**Fragmenty listingu**
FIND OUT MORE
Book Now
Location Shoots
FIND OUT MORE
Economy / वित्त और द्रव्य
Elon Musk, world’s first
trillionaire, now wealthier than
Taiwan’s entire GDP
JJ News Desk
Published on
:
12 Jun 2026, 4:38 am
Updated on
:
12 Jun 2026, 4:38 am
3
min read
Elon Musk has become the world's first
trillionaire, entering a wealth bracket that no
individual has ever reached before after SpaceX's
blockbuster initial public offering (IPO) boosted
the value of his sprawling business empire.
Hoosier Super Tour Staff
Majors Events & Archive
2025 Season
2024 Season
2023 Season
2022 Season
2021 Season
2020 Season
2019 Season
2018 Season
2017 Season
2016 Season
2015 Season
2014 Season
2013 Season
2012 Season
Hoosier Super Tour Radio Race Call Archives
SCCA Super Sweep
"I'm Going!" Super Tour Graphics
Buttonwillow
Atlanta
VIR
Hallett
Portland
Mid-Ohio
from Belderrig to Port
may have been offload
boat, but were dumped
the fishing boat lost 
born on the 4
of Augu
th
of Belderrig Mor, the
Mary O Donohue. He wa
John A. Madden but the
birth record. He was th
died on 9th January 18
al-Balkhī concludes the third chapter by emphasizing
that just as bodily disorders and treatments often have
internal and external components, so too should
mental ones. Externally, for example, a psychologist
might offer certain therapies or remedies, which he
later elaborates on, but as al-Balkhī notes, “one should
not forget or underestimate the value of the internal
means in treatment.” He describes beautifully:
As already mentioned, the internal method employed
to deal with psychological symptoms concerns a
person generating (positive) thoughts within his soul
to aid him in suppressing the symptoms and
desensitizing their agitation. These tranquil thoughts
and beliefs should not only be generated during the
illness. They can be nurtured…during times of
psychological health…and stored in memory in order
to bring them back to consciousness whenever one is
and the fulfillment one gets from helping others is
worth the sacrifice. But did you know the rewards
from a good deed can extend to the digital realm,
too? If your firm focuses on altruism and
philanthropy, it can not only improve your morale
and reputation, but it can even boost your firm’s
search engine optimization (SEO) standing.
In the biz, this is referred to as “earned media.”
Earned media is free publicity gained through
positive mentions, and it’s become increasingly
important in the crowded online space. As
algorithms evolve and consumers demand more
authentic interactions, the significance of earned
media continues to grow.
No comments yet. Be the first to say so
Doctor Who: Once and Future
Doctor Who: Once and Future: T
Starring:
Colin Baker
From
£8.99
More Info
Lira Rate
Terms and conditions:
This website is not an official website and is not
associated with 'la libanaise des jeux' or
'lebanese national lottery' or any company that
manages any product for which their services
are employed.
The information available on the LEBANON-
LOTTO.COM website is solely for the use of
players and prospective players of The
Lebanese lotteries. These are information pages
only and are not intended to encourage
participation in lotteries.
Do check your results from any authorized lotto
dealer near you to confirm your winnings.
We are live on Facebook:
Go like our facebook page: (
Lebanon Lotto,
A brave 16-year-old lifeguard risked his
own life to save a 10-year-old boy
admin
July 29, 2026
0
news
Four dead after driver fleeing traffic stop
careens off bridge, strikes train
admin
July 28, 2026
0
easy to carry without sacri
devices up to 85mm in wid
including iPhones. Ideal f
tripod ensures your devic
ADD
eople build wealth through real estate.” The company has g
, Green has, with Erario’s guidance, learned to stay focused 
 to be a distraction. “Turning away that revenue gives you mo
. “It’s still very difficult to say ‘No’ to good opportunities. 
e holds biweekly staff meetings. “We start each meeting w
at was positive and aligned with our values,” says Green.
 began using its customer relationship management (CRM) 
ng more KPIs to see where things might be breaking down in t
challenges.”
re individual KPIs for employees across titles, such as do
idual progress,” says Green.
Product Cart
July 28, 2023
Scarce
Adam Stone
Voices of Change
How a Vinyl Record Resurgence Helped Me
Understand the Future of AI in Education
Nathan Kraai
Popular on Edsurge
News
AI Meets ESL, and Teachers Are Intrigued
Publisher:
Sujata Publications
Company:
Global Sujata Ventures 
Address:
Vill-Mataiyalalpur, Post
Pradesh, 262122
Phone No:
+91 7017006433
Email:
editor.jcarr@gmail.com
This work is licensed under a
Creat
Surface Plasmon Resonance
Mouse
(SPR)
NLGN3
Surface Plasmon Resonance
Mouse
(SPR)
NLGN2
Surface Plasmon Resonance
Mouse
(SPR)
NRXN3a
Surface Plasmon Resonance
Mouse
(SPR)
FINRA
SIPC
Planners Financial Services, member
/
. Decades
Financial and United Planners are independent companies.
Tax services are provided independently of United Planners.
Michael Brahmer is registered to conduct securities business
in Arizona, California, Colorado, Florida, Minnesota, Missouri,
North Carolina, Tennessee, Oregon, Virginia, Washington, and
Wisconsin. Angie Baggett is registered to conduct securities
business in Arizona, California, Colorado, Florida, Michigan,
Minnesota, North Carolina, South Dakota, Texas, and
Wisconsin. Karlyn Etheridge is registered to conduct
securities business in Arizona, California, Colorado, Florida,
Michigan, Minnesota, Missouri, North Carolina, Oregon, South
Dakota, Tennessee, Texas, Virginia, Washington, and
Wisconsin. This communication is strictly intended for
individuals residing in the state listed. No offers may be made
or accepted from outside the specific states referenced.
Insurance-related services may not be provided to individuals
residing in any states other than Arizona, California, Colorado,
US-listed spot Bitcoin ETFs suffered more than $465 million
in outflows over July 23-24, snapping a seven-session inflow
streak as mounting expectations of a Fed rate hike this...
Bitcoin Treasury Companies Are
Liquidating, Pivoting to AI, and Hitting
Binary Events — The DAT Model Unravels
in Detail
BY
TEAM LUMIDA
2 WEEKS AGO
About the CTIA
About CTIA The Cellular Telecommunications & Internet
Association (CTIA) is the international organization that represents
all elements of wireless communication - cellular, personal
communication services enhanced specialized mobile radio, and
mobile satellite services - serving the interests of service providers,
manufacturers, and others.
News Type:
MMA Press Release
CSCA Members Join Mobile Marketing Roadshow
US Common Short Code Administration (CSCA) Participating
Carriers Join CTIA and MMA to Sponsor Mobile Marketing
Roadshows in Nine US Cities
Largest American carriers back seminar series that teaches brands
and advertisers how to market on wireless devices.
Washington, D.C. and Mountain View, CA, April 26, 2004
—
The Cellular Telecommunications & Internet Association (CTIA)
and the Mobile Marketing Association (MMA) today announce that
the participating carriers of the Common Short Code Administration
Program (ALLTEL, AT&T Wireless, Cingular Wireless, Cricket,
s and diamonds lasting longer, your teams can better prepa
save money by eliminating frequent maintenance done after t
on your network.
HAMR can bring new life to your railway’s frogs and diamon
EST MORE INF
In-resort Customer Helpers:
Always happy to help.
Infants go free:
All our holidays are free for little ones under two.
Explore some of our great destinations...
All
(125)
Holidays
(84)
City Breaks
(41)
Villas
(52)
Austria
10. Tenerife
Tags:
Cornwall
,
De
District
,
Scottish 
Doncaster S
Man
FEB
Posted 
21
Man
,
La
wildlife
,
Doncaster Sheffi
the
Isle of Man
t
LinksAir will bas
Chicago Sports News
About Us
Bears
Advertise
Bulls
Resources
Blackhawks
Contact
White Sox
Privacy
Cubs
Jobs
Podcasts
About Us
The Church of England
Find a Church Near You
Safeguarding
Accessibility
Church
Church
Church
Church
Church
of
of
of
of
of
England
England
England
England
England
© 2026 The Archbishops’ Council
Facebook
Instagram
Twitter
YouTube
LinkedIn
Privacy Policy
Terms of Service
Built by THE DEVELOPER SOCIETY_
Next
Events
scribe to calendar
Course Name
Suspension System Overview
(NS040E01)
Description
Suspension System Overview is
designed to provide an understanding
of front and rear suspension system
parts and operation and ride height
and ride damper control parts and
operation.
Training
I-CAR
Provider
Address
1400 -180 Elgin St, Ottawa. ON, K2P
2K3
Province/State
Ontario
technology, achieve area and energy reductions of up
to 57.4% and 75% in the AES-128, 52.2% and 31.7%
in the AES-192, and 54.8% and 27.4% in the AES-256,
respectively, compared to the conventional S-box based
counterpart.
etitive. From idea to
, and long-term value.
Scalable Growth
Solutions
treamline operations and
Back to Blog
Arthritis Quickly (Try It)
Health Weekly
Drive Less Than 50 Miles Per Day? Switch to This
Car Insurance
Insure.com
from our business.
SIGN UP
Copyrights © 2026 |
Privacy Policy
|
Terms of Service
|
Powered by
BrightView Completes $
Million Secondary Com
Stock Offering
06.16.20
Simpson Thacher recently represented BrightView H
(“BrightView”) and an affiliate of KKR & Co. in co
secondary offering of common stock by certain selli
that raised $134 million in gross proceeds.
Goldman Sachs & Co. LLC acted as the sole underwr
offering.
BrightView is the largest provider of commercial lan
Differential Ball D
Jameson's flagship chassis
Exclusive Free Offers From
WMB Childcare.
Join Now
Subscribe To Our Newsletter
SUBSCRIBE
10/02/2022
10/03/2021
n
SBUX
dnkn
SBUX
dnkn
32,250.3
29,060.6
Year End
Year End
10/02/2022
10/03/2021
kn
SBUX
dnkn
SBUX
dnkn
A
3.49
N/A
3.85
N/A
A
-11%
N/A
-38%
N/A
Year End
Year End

**Treść zadania**
Przepisz proszę wiersze od początku listingu aż do wiersza z „trillionaire, entering a” włącznie jako tabelę Markdown z kolumnami „Nr” (numer wiersza) i „Wiersz”, pomijając puste wiersze.

**Wynik**
| Nr | Wiersz |
|---|---|
| 1 | FIND OUT MORE |
| 2 | Book Now |
| 3 | Location Shoots |
| 4 | FIND OUT MORE |
| 5 | Economy / वित्त और द्रव्य |
| 6 | Elon Musk, world’s first |
| 7 | trillionaire, now wealthier than |
| 8 | Taiwan’s entire GDP |
| 9 | JJ News Desk |
| 10 | Published on |
| 11 | : |
| 12 | 12 Jun 2026, 4:38 am |
| 13 | Updated on |
| 14 | : |
| 15 | 12 Jun 2026, 4:38 am |
| 16 | 3 |
| 17 | min read |
| 18 | Elon Musk has become the world's first |
| 19 | trillionaire, entering a wealth bracket that no |